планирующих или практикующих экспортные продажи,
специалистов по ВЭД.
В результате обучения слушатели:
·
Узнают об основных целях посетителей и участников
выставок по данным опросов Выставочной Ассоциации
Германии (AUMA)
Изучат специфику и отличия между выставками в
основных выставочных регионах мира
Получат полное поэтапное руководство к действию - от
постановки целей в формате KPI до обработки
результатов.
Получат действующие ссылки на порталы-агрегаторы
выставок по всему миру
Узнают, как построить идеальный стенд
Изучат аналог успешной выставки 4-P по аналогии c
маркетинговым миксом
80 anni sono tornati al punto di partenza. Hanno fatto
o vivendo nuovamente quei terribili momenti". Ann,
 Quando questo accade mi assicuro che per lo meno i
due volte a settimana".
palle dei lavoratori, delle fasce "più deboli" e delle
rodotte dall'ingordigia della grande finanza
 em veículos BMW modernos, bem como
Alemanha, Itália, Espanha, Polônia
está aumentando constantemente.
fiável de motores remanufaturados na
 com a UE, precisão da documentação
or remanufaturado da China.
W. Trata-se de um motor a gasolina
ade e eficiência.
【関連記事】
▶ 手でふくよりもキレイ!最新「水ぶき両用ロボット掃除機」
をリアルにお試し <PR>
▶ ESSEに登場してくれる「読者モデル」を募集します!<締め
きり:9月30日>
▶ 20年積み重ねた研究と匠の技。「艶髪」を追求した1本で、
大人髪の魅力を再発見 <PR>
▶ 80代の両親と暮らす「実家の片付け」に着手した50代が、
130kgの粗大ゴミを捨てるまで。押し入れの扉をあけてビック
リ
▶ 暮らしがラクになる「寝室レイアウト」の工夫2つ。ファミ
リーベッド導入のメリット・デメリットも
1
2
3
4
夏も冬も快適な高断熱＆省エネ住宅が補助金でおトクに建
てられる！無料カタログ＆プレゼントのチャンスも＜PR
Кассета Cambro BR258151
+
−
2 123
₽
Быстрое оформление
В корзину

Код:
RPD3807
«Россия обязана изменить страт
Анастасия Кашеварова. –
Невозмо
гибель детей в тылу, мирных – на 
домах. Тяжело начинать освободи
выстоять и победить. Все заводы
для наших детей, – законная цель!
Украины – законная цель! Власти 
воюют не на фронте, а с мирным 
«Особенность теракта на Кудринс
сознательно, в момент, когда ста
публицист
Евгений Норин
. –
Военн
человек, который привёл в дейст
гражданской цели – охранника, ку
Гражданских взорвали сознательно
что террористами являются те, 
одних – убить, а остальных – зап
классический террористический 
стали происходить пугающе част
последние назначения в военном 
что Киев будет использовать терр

◆ **What you have to do**
Could you set down, word for word, only the lines above from the line with "大人髪の魅力を再発見 <PR>" to the line with "для наших детей, – законная цель!", including both?

◆ **Finished exercise**
大人髪の魅力を再発見 <PR>
▶ 80代の両親と暮らす「実家の片付け」に着手した50代が、
130kgの粗大ゴミを捨てるまで。押し入れの扉をあけてビック
リ
▶ 暮らしがラクになる「寝室レイアウト」の工夫2つ。ファミ
リーベッド導入のメリット・デメリットも
1
2
3
4
夏も冬も快適な高断熱＆省エネ住宅が補助金でおトクに建
てられる！無料カタログ＆プレゼントのチャンスも＜PR
Кассета Cambro BR258151
+
−
2 123
₽
Быстрое оформление
В корзину

Код:
RPD3807
«Россия обязана изменить страт
Анастасия Кашеварова. –
Невозмо
гибель детей в тылу, мирных – на 
домах. Тяжело начинать освободи
выстоять и победить. Все заводы
для наших детей, – законная цель!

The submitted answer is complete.